Whenever I make a recommendation, I always start with real food. Fermented foods have a lot of good bacteria so that is where I would begin. Some examples are of good probiotic foods are sauerkraut, kim chi, kefir, kombucha, yogurt (with live active cultures,) miso, and naturally pickled foods.
Most of these are available in grocery stores but if you are adventurous you can try making your own. Sauerkraut is pretty much just cabbage and salt. Kim Chi needs some Korean chili pepper flakes. Kefir needs a starter culture and kombucha needs a SCOBY (symbiotic culture of bacteria and yeast).
If you are looking to add probiotic foods be careful of added sugar. Yogurt and kefir from the grocery store can have sugar added to it. Sugar helps to feed the bad bacteria in your gut so that can be counter-productive.
When adding fermented foods, choose ones that don’t use vinegar or pasteurization. These can kill a lot of the good bacteria that you’re looking for.
2. Eat Prebiotic foods.
These will increase the amount of good bacteria by feeding the bacteria that is already in your gut.
Soluble fiber is what the gut flora looks for to consume and ferment.
Since prebiotics come from fiber-rich foods, some of them will have a lot of carbohydrates.

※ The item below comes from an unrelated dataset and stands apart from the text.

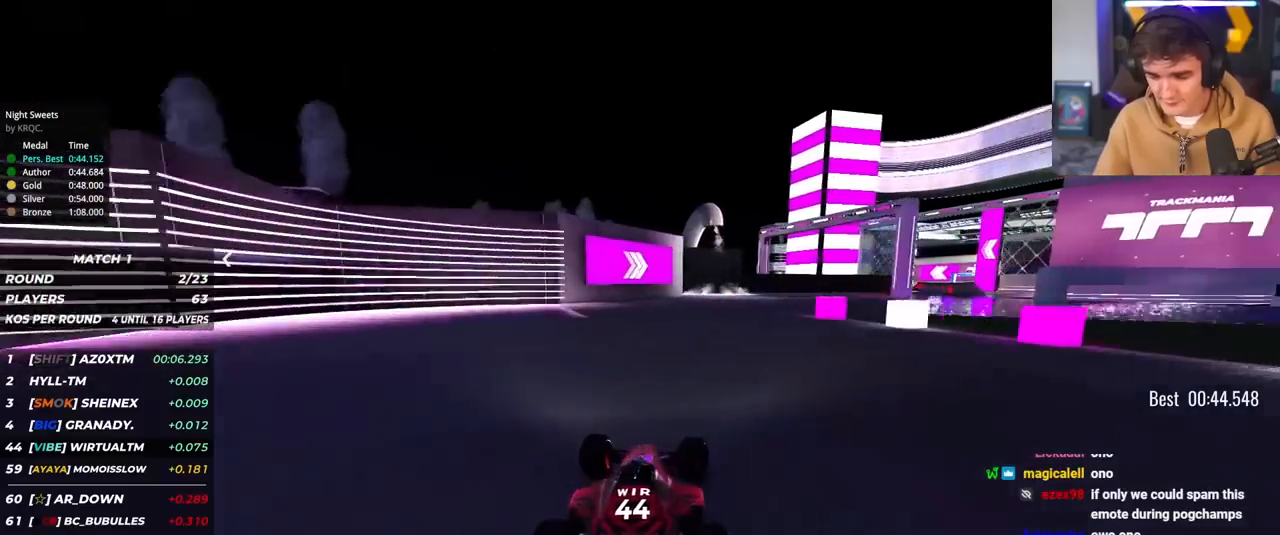
{"keys": ["right", "up"], "events": [[50, "right", "up"], [150, "right", "down"]]}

Carbs are not a bad thing, but if you are on a low-carb plan you’ll need to pay attention to this.
Some great prebiotic foods are artichokes, onions, garlic, asparagus, sweet potatoes, bananas, honey, turnips, brussels sprouts, leeks and dandelion greens.
3. Limit Sugars, Processed Foods, and Vegetable oils
It’s important to have a good ratio of good and bad bacteria in the gut so you want to limit the amount of bad bacteria. These crappy foods help to feed the bad bacteria in your gut.
Most people eat way too much of these which means their gut bacteria has way too much bad bacteria and way too little good bacteria.
This can start to wear away at the lining of the intestines and lead to inflammation, and digestion problems.
4. Avoid Anti-Inflammatory and Antibiotic drugs (if possible)
These drugs serve a purpose and can help people with many issues. The thing is people turn to these a lot more than they really need. I know some people use an NSAID (Non-Steroidal Anti-Inflammatory Drug) like Advil or Tylenol, every time they have a little headache.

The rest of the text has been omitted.